PROBLEM TO WORK ON —
Carry on the forum thread about a drone that drifts in PosHold mode, starting after its last post.

Position hold doesn't work, navigation works well

when I upload a mission, the drone navigates well according to the waypoints, but when switching to pos-hold, the drone just drifts away. It shows in the mission planner that the drone is in pos-hold, and the change in throttle is noticable, however, the XY position feels just like in stabilize. Anyone encountered this issue?


My first guess would be that one of your yaw/pitch/roll sticks is outside of the deadzone while in neutral position. Check your trim tabs and use Mission Planner to see what PWM’s the flight controller is receiving to make sure it is near RCx_TRIM parameter.

Otherwise, upload a flight log here and we can take a look at what the drone is doing.

You will need to post a log file for anyone to determine what might be happening

Thanks for the reply!
I am new to this so I just found out about the data logs.
I can see in the logs that when I switch to pos-hold I get the following error:
Error flight mode-16.
What does that mean?

I should also mention that this is not a consistent behaviour - today I flew the drone and it entered pos-hold and worked just fine…

Ah, that would explain why your PosHold didn’t work.

The EKF is the algorithm that the flight controller uses to fuse sensor readings to estimate the drone’s state, including attitude and position. The EKF_CHECK-2 error means that the EKF cannot create a sufficiently reliable estimate, and so it refuses to switch to PosHold mode, which is the FLIGHT_MODE-16 error. If you have a buzzer equipped, you should have heard a unique beep that means that the flight mode switch has failed. You can see at the bottom of the graph that the drone never left Stabilize mode.

Later, the EKF error is cleared (EKF_CHECK-0). If you tried switching to PosHold after that point, it would have worked.

We won’t be able to tell you why the EKF was unhappy until you upload your flight log. Try uploading the .bin file here, or if it is too large, use Google Drive or something to share it so we can take a look.

Thanks for the great explanation!
Could the magnometers be the cause? The Z axis seems to be different.
Is it possible to verify or is it just guess-work?

It’s possible to identify exactly what caused the error, but we will need you to upload the .bin log. The EKF consistency checks and innovations should have what we’re looking for.

I attached the file. Thanks!!!

2018-02-15 10-54-02.bin (740.5 KB)

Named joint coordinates
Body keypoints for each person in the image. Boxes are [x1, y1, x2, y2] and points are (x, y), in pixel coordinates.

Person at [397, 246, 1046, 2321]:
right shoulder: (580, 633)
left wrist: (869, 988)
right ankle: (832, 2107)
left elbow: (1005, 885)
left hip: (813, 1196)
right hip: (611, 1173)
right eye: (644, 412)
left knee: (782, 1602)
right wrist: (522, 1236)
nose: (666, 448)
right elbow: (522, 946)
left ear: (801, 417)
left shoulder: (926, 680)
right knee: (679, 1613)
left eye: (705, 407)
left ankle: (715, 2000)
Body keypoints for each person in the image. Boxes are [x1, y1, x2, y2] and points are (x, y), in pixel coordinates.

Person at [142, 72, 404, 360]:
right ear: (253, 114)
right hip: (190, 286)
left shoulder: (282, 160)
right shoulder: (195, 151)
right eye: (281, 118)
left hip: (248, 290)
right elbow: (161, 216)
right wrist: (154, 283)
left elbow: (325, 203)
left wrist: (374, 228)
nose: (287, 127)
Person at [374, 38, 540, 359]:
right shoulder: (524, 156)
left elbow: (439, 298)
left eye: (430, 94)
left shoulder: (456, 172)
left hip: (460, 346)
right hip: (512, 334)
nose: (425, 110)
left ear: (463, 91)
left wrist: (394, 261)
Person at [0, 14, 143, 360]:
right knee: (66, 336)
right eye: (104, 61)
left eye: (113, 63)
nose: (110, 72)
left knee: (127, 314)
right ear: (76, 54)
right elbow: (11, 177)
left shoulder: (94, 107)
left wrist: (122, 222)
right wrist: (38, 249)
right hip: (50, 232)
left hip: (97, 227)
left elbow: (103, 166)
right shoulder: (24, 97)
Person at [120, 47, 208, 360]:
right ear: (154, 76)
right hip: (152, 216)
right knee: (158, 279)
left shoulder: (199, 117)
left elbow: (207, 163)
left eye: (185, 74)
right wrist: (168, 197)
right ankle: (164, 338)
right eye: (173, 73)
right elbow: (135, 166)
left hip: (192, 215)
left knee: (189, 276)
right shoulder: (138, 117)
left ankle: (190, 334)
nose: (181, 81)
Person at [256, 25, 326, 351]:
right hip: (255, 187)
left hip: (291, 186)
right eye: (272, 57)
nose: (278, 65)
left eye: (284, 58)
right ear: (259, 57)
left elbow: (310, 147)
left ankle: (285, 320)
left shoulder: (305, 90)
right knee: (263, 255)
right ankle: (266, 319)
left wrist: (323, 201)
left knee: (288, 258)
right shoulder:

RESULT OF THE TASK —
The EKF consistency checks are all good, although the velocity innovations are 0 until the EKF_CHECK-0 message. I take this to mean the EKF simply had not finished initializing by the time you took off. It took a while for the EKF to learn the gyro Z bias, which may have contributed to the long initialization time. Generally it does not take so long, was this the first time you flew after setup or calibration?

Anyways, I don’t expect this to be a problem in the future. One thing you might want to check on is your vibrations - they are good for the first half of the flight, but sometimes go quite high.

In case it happens again, this situation can be avoided by trying to arm the copter in a GPS mode such as PosHold. If the EKF isn’t settled yet, it will just refuse to arm. That way, you can know for sure if you’re ready for GPS flight.

Again, thanks for the great and detailed answer!
This was not the first flight after calibration, but it my be the first attempt for pos-hold.

Could you please elaborate regarding the specific things you checked in the log file?
1 - how can you tell that the consistency checks are good?
2 - where do you see velocity innovations?
3 - how can you tell it took a while for the EKF to learn the gyro Z bias?
4 - if it is only a problem of not waiting enough before takeoff, what triggered the EKF error mid flight?


There’s some good documentation on the EKF log fields here and here.

I’m going to answer your questions out of order.

4 - The error happened in flight because Stabilize flight mode does not require the EKF, since everything is controlled by the pilot except for stabilization. Any flight mode which relies on the flight controller to control position such as Loiter or PosHold requires the EKF to be initialized. This is why I suggested trying to arm the copter in PosHold, as it will refuse to arm if it’s not ready. As for the annoyingly cryptic error messages, they are defined here. The error message FLIGHT_MODE-16 can be read as “Flight mode change failed due to error code 16,” which is defined as EKFCHECK. You can find EKFCHECK error 2 as “bad variance” and error code 0 as “variance cleared.”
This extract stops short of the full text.